[Фрагмент текста]

++++++++

Сам дух возрождения с его рефлексией к античности породил тягу к диалектике, которая в высшем своём проявлении реализовалась в новое время у Гегеля. Новое время рефлексировало к античности и, соответственно, к платоновской врождённой интуиции бессознательного. Однако сумятицу в умы исследователей внесло то обстоятельство, что выяснилось, что не во всех областях знания врождённая интуиция с её диалектической логикой применима. Особенно наглядно это проявилось в процессе оформления так называемого логико-математического рационализма. Обнаружилась связь интеллектуальной интуиции с рефлексией, обращённость её к эмпирической практике. Это шло вразрез с классическим пониманием интуиции, но отказаться от него сразу было невозможно в силу того, что нового времени философы обращались к онтологической проблематике и идее субстанции (а логико-математический «рационализм», как выяснилось позже, имел иную область исследования).
Рене Декарт понимал интуицию, как платоновскую идею об абсолютности врождённой интуиции. Душа у Декарта представлена двояко: с одной стороны, это субстанция, а с другой – рефлексивное самосознание «Я». Он отождествил сознание и субстанцию.
В последующем это было преобразовано в двух направлениях:
1) душа, как субстанция, была противопоставлена своей эмпирической рефлексивной сфере;
2) отказ от идеи души и её субстанциальности и переход к механистической редукционистской концепции психики как свойству тела.

++++++++

[Задание 1]
Измените фрагмент об интуиции: приведите его заново, начиная со слов «Рене Декарт понимал» и продолжая вплоть до слов «как свойству тела.», поставив «рефлексивное сознание» вместо «рефлексивное самосознание».
[Задание 2]
Как короче изложить абзац фрагмента об интуиции, начинающийся словами «Сам дух возрождения», чтобы главные факты сохранились?

++++++++

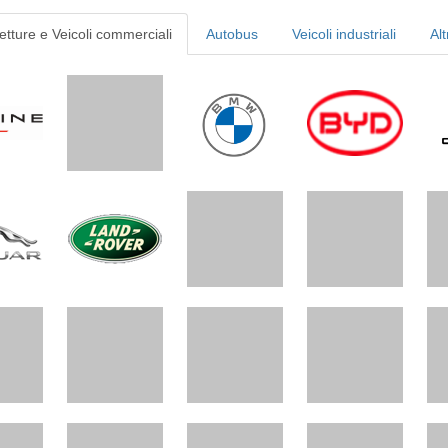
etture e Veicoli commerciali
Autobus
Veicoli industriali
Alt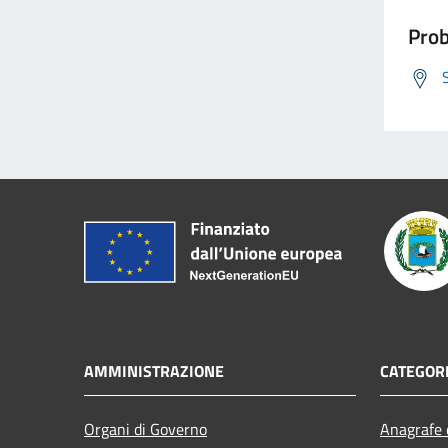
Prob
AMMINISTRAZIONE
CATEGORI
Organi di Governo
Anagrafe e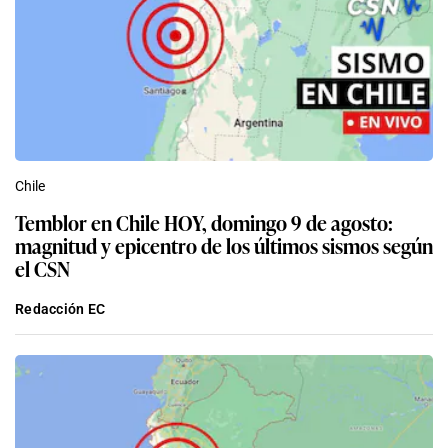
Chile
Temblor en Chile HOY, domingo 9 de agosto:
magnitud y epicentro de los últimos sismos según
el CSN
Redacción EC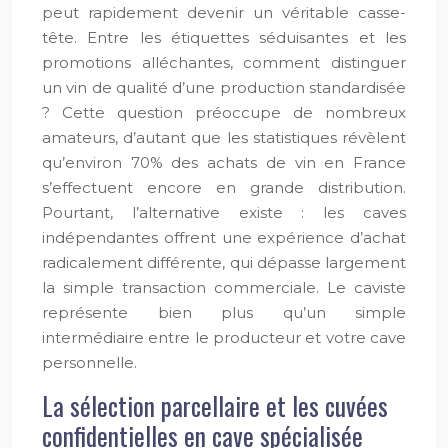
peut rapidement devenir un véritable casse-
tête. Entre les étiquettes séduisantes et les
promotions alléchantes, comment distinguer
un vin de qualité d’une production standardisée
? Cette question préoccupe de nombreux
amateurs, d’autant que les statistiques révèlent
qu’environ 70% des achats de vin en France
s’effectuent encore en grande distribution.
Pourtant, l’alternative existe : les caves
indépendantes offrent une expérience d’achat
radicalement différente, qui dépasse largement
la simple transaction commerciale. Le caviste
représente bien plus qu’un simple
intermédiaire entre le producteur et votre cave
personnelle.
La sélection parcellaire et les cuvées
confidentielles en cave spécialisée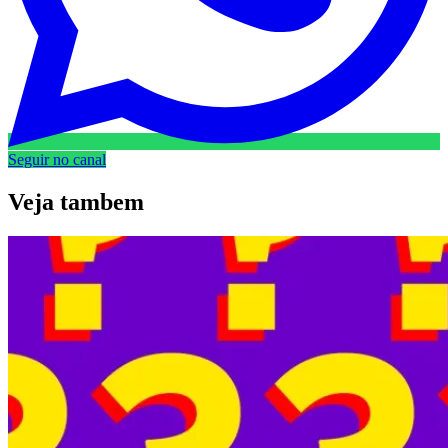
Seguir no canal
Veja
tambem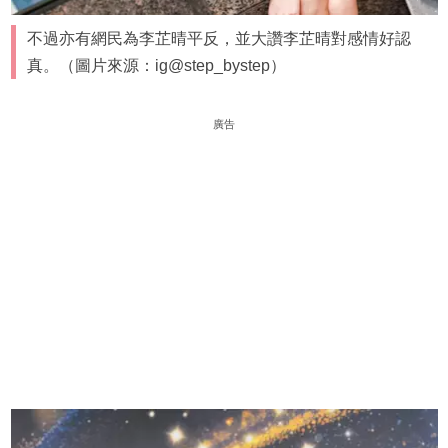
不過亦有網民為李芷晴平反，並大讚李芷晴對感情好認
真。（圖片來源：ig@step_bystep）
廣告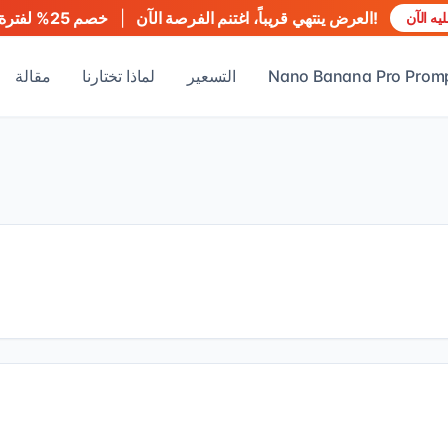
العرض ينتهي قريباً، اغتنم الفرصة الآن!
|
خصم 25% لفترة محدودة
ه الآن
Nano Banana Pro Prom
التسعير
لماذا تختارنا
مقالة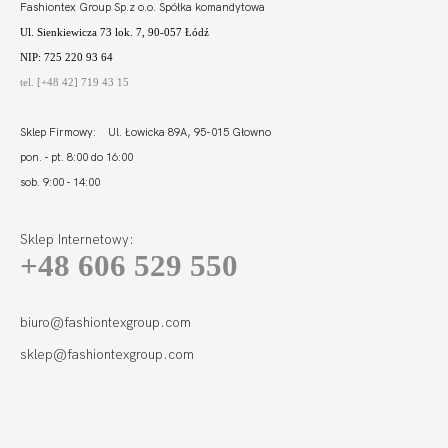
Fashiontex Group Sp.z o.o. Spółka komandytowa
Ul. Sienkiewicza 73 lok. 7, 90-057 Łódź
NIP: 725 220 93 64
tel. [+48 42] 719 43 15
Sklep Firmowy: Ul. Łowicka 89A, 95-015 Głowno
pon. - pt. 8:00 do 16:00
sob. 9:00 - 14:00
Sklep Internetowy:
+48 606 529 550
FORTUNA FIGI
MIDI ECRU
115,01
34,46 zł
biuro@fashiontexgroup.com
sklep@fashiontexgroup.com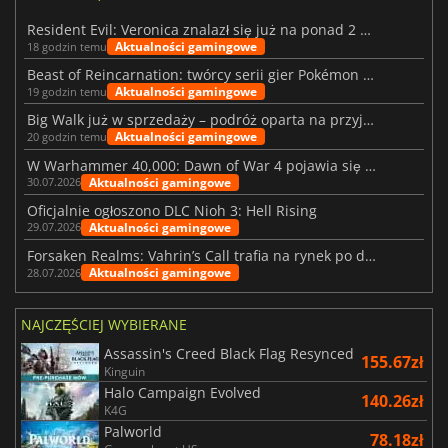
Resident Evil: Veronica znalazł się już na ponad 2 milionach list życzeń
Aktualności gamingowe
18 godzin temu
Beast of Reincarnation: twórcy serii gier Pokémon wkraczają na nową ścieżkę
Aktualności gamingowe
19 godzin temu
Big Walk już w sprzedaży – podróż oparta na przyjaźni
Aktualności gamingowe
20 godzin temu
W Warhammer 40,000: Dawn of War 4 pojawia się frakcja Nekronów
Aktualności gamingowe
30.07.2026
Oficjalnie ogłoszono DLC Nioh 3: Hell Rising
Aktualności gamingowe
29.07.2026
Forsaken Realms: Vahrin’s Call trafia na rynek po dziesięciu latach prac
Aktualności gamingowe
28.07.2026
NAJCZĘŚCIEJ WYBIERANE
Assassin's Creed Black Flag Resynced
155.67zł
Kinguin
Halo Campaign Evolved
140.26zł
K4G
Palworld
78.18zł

++++++++

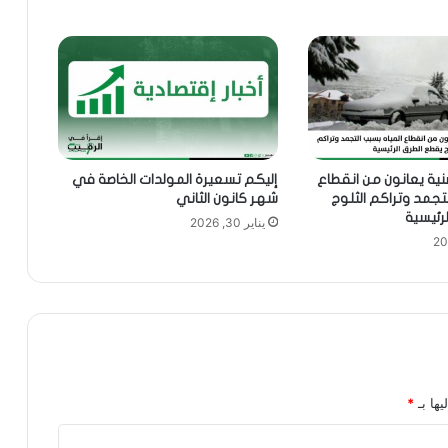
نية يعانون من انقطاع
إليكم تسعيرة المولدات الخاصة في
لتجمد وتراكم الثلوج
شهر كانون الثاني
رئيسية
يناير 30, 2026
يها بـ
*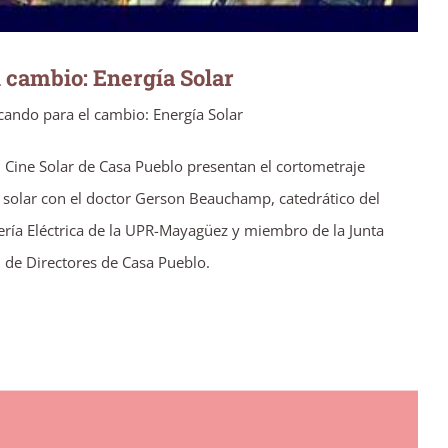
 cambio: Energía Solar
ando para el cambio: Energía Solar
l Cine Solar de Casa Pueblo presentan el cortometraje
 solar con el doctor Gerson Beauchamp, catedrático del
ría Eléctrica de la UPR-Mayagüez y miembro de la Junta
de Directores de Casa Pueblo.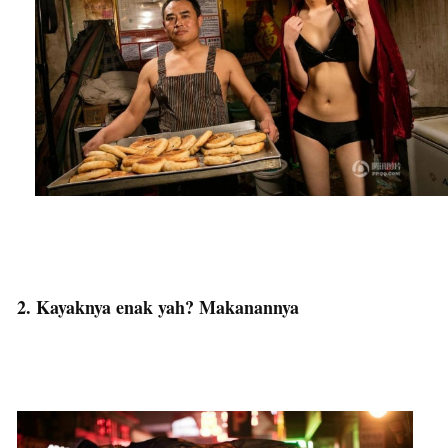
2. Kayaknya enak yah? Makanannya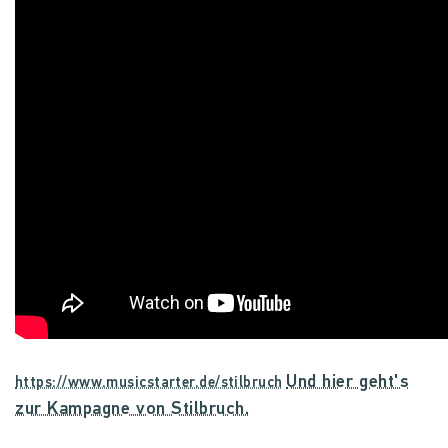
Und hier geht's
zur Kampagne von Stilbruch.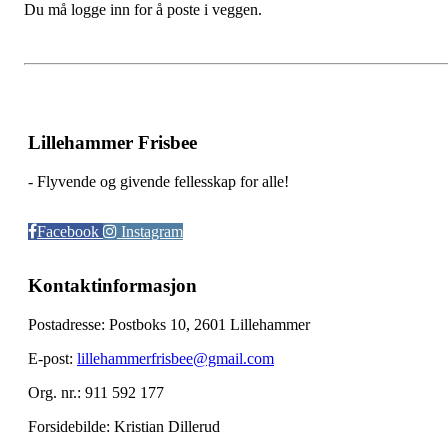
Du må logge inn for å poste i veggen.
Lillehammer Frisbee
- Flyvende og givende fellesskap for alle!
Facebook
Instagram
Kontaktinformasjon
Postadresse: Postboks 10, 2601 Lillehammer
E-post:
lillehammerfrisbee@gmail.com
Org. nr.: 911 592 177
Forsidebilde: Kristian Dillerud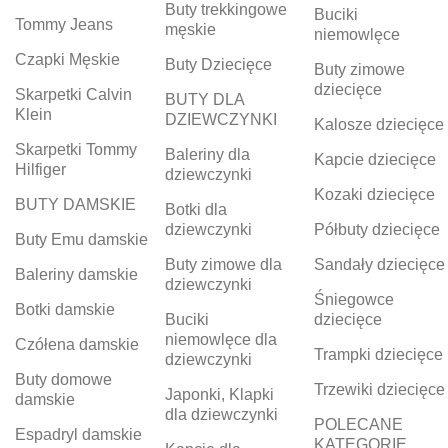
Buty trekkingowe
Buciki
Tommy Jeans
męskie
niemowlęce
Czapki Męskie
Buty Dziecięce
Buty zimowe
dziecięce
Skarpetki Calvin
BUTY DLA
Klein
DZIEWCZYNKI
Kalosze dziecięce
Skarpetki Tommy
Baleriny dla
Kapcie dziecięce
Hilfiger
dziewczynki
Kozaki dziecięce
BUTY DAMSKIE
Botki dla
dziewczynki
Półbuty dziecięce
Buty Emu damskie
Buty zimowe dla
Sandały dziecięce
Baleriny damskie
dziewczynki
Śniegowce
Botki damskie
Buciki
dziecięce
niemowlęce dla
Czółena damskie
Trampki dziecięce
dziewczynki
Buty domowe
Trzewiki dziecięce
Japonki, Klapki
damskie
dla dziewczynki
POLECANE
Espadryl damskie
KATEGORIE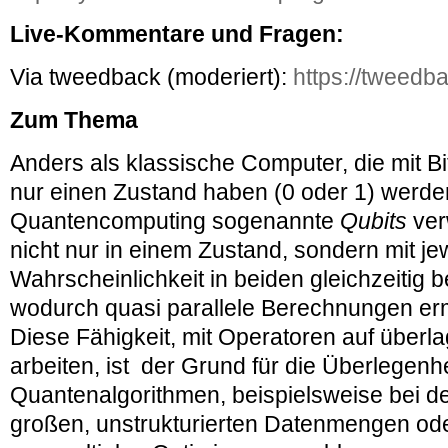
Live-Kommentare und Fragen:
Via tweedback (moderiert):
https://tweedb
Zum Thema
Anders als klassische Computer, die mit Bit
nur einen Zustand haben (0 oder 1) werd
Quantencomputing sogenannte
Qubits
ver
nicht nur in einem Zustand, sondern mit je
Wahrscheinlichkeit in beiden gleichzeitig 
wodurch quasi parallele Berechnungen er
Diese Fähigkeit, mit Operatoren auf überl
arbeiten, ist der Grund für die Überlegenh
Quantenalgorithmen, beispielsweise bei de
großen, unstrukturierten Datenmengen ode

++++++++

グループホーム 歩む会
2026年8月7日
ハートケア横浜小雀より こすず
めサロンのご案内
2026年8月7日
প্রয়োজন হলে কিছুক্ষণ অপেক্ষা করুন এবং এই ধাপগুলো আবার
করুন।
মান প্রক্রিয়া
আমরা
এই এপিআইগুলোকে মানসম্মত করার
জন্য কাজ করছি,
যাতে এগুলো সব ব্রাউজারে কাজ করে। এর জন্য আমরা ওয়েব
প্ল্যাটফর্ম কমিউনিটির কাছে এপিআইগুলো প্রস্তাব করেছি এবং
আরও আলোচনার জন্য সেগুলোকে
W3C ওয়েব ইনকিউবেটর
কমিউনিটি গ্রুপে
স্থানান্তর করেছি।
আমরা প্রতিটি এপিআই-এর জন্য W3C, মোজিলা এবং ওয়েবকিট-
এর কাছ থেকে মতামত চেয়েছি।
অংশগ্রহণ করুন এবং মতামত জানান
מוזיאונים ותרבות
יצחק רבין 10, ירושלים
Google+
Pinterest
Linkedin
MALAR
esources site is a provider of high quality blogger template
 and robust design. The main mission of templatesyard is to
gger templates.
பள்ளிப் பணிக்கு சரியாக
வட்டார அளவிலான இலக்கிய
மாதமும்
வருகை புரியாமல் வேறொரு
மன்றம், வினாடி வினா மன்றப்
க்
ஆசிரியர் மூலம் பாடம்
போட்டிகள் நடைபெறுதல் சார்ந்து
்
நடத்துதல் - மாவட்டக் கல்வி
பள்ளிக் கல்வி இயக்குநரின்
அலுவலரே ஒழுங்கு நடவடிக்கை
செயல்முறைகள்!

++++++++

[Результат задания 1]
Рене Декарт понимал интуицию, как платоновскую идею об абсолютности врождённой интуиции. Душа у Декарта представлена двояко: с одной стороны, это субстанция, а с другой – рефлексивное сознание «Я». Он отождествил сознание и субстанцию.
В последующем это было преобразовано в двух направлениях:
1) душа, как субстанция, была противопоставлена своей эмпирической рефлексивной сфере;
2) отказ от идеи души и её субстанциальности и переход к механистической редукционистской концепции психики как свойству тела.

[Результат задания 2]
Дух возрождения с его обращением к античности породил тягу к диалектике, высшим проявлением которой в новое время стал Гегель. Новое время вернулось и к платоновской врождённой интуиции бессознательного. Однако выяснилось, что врождённая интуиция с её диалектической логикой применима не во всех областях знания. Особенно наглядно это проявилось при оформлении логико-математического рационализма. Обнаружилась связь интеллектуальной интуиции с рефлексией и её обращённость к эмпирической практике, что противоречило классическому пониманию интуиции. Сразу отказаться от этого понимания было невозможно, поскольку философы нового времени обращались к онтологической проблематике и идее субстанции.